Recorded information:
-------
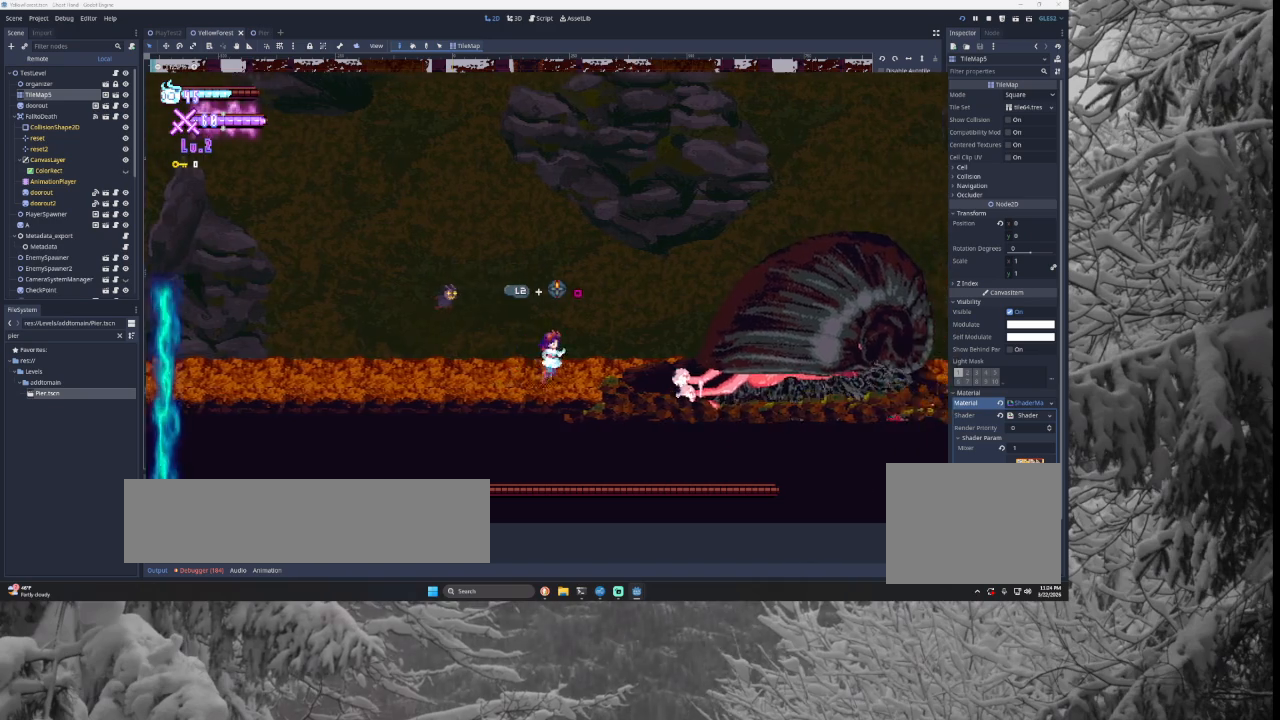
{"buttons": ["TRIANGLE"], "left_stick": "center", "right_stick": "center", "events": [[233, "left_stick", "center"], [500, "TRIANGLE", "down"]]}
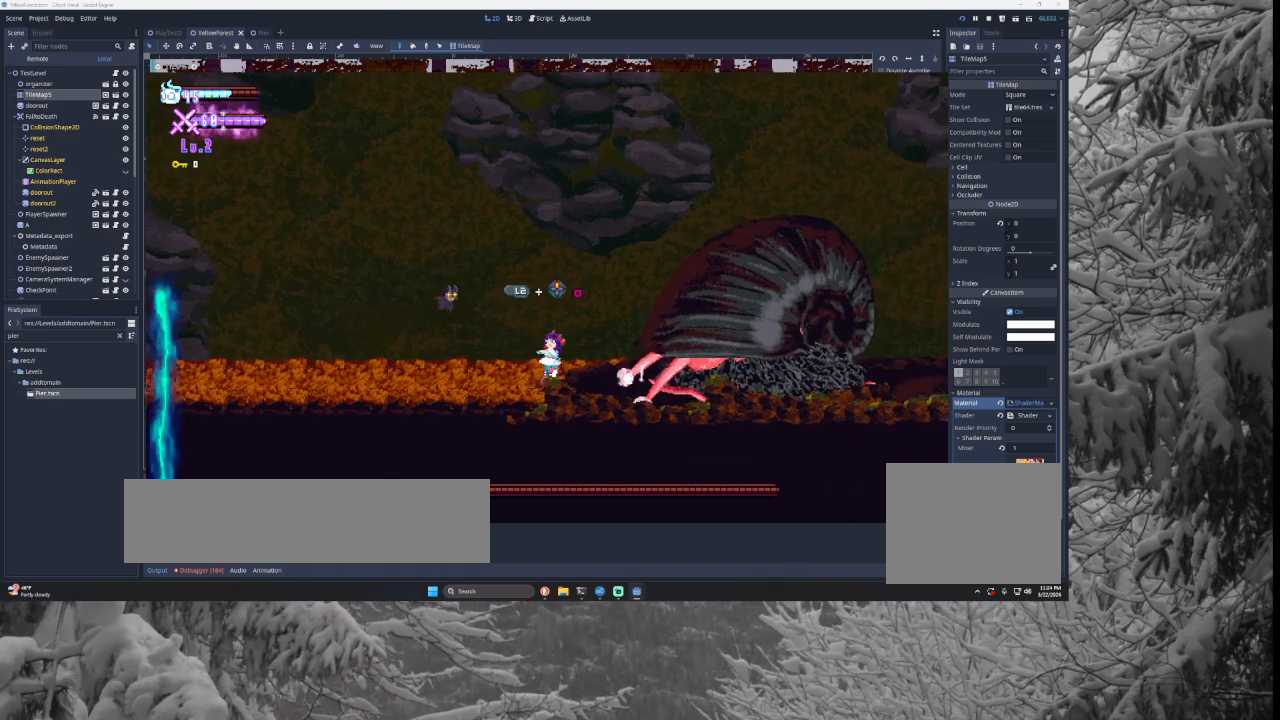
{"buttons": [], "left_stick": "left", "right_stick": "center", "events": [[133, "left_stick", "right"], [167, "TRIANGLE", "up"], [300, "SQUARE", "down"], [400, "left_stick", "down-left"], [433, "SQUARE", "up"], [467, "left_stick", "left"]]}
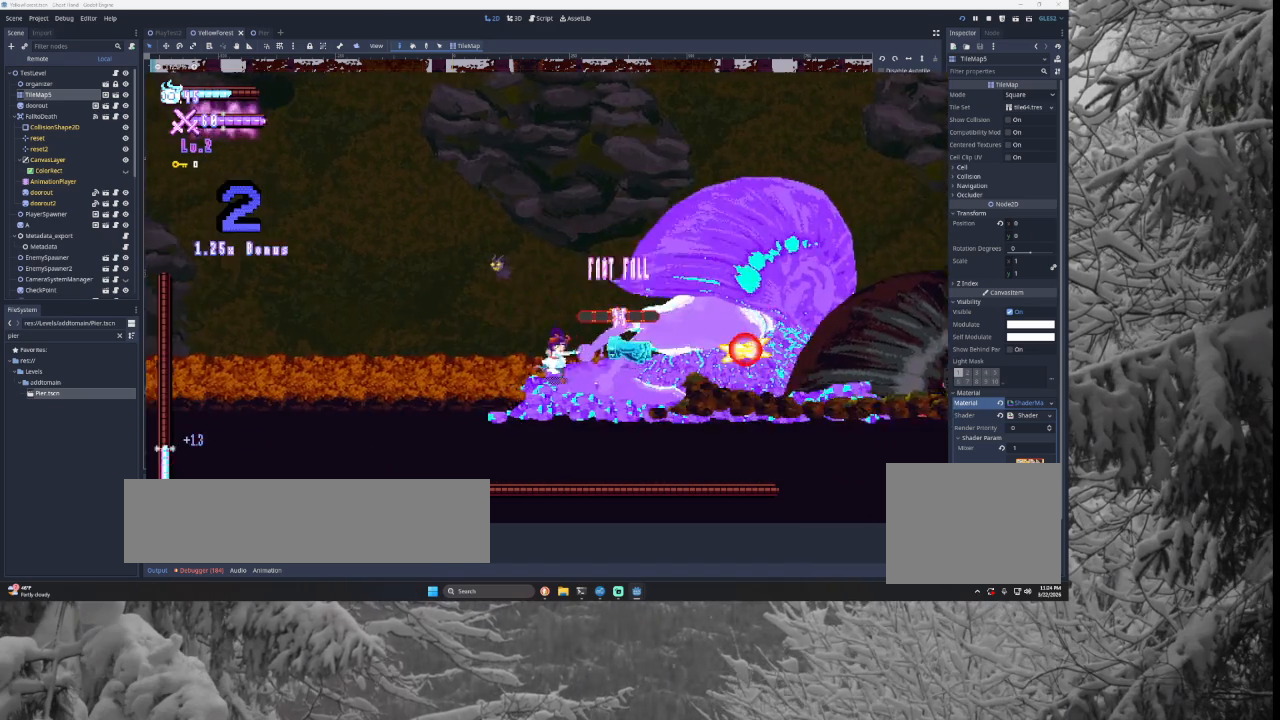
{"buttons": [], "left_stick": "left", "right_stick": "center", "events": [[100, "TRIANGLE", "down"], [167, "left_stick", "right"], [233, "TRIANGLE", "up"], [300, "SQUARE", "down"], [333, "left_stick", "center"], [400, "left_stick", "down-left"], [467, "SQUARE", "up"], [467, "left_stick", "left"]]}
-------
Aim of the exercise:
Return the listing unchanged, but drop every picture.

Exercise output:
{"buttons": ["TRIANGLE"], "left_stick": "center", "right_stick": "center", "events": [[233, "left_stick", "center"], [500, "TRIANGLE", "down"]]}
{"buttons": [], "left_stick": "left", "right_stick": "center", "events": [[133, "left_stick", "right"], [167, "TRIANGLE", "up"], [300, "SQUARE", "down"], [400, "left_stick", "down-left"], [433, "SQUARE", "up"], [467, "left_stick", "left"]]}
{"buttons": [], "left_stick": "left", "right_stick": "center", "events": [[100, "TRIANGLE", "down"], [167, "left_stick", "right"], [233, "TRIANGLE", "up"], [300, "SQUARE", "down"], [333, "left_stick", "center"], [400, "left_stick", "down-left"], [467, "SQUARE", "up"], [467, "left_stick", "left"]]}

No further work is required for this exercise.